# I hope everyone's alright....



## fooswinger (May 24, 2008)

Well this happened to me at griggs about 2 months ago...Little blue nissan truck and we decided to go fishing afterwards.

My buddy sent me this from alum creek tonight.

I hope everyone's alright...Looks like they didn't unhook the boat.








[/IMG]


----------



## cpr_mike1 (Feb 25, 2009)

Ouch!!!!!!!!!!!!!


----------



## skywayvett (Jan 13, 2010)

Thats way i dont go to alum .


----------



## TDFleischer (Apr 5, 2010)

I've witnessed this at Alum before too! You'd be surprised how common this is...


----------



## meisterdog (May 10, 2004)

you are totally right.... Alum is a "MADHOUSE".... THERE ARE TOO MANY WANABEE BOATERS WITH NO CLUE HOW TO LOAD/UNLOAD, DRIVE, AND MOST IMPORTANTLY.... HAVE NO COMMON COURTESY ON THE LAKE.... THAT GOES FOR THE JET SKI BIKER CLUBERS AS WELL. BY THE WAY... JET SKIERS (WHAT WAKE ARE YOU GONNA JUMP WHEN IM TROLLING AT 1.6 MPH JERKS) NEXT TIME YOU MIGHT BE WEARING A DEEP DIVING PLUG FOR A LIFE JACKET!!!!:


----------



## cornfedboy3 (Aug 29, 2006)

I did this out in Portland, Oregon ten years ago this week. Mine was brake cable snapping and so my Blazer was totaled. It is still a nightmare for me since my boat burned up 10 days later in a fire. This was the beginning and ending of a vacation, I was bummed. I feel bad for the guy!!


----------



## fooswinger (May 24, 2008)

http://www.abc6onyourside.com/shared/newsroom/top_stories/videos/wsyx_vid_5061.shtml


another accident sat night....be careful folks!!!


----------



## DelawareAngler (Mar 19, 2009)

Get a 4wheel and u don't gotta worry.


----------



## Smokin Joker (Jun 30, 2005)

meisterdog said:


> you are totally right.... Alum is a "MADHOUSE".... THERE ARE TOO MANY WANABEE BOATERS WITH NO CLUE HOW TO LOAD/UNLOAD, DRIVE, AND MOST IMPORTANTLY.... HAVE NO COMMON COURTESY ON THE LAKE.... THAT GOES FOR THE JET SKI BIKER CLUBERS AS WELL. BY THE WAY... JET SKIERS (WHAT WAKE ARE YOU GONNA JUMP WHEN IM TROLLING AT 1.6 MPH JERKS) NEXT TIME YOU MIGHT BE WEARING A DEEP DIVING PLUG FOR A LIFE JACKET!!!!:


1st off the lake is for public use.. that means boating and fishing. U dont own the lake and if you dont like the guys on jet skis flyin by then find another place to fish. there are plenty of lakes in the state that have no motors or a 10hp limit. wont find the jet skis in there. I dont need any wake to get my ski outta water and if i end up wearin a plug for a life jacket u an i will have issues that will be dealt with on shore


----------



## meisterdog (May 10, 2004)

→ **Extracted records**:
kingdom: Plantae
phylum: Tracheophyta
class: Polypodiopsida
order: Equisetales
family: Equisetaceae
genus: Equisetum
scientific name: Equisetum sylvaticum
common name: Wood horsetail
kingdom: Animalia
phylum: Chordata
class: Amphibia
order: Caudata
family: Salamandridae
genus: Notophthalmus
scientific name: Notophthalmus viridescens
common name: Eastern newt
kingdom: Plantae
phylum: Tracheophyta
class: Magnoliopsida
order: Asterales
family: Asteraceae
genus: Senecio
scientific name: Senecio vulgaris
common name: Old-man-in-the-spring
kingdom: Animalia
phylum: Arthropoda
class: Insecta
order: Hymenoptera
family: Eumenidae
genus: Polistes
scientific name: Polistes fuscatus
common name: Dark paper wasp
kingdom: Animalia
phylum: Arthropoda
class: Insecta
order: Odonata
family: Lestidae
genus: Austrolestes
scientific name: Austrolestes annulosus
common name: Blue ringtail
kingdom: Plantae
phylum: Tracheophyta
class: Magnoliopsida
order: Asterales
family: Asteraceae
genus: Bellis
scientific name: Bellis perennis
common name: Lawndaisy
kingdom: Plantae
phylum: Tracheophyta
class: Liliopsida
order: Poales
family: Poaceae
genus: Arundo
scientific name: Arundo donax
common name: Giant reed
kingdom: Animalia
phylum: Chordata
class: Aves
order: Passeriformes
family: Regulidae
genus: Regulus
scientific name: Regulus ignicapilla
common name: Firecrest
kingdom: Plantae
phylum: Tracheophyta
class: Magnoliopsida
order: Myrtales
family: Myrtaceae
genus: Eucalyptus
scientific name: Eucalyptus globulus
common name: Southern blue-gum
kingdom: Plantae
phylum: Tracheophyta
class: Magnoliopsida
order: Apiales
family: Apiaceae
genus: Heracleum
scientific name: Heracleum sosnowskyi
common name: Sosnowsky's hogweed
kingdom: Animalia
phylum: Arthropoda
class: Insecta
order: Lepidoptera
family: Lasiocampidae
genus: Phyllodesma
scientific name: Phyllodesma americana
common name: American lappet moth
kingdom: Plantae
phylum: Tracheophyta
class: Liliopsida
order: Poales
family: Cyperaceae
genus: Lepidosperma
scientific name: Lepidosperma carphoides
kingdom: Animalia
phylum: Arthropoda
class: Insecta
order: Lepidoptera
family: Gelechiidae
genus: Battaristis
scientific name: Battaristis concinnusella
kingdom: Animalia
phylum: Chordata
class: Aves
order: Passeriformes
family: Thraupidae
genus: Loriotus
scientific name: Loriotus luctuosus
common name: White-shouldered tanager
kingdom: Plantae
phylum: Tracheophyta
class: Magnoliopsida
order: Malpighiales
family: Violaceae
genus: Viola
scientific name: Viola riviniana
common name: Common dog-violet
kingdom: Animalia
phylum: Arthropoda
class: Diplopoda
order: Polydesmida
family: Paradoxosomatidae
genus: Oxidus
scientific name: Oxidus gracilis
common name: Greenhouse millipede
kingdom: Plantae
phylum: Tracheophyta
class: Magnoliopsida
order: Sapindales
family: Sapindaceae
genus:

→ **Brief A**: Duplicate the portion of the boat-ramp thread between "# I hope everyone's" and "alum creek tonight.", inclusive.
→ **Brief B**: Pick up the boat-ramp thread at the point where it stops, and continue it.

→ **Exercise result A**:
# I hope everyone's alright....



## fooswinger (May 24, 2008)

Well this happened to me at griggs about 2 months ago...Little blue nissan truck and we decided to go fishing afterwards.

My buddy sent me this from alum creek tonight.

→ **Exercise result B**:
wow take a chill pill dude!! just tell me what color your ski is so i know when i throw my lures out behind the boat? ha ha ha ha ha ha 
Was that a picture of your boat behind the van and that is why you are so bitter. get a life man and take your threats somewhere else. lol
and your really trying to tell me that it is ok for jet skis to come within 15 feet of me trolling to try to jump a wake that i am not creating, you really are a fool. there is absolutly no way that a jet ski should come that close to anything because they cannot stop in time and have little control at all.
public lake right: however. public for decent, sharing, caring, boaters that show common courtesy to each other all over the lake. so show some courtesy yourself and stay away from boaters on your jet ski. lol lol lol


----------



## puregreen (May 23, 2009)

I pulled a guy out about 8 years ago when his brake cable broke, he let it sit for the day while he boated never seen him again. As for the jet skies i only have a problem with them when i am beatin the bank bass fishin the skidiot goes between me and the bank iam 20 yards off of. I couldnt get the crankbait in quick enough to snag the a hole.


----------



## eatwhatyoukeep (May 2, 2005)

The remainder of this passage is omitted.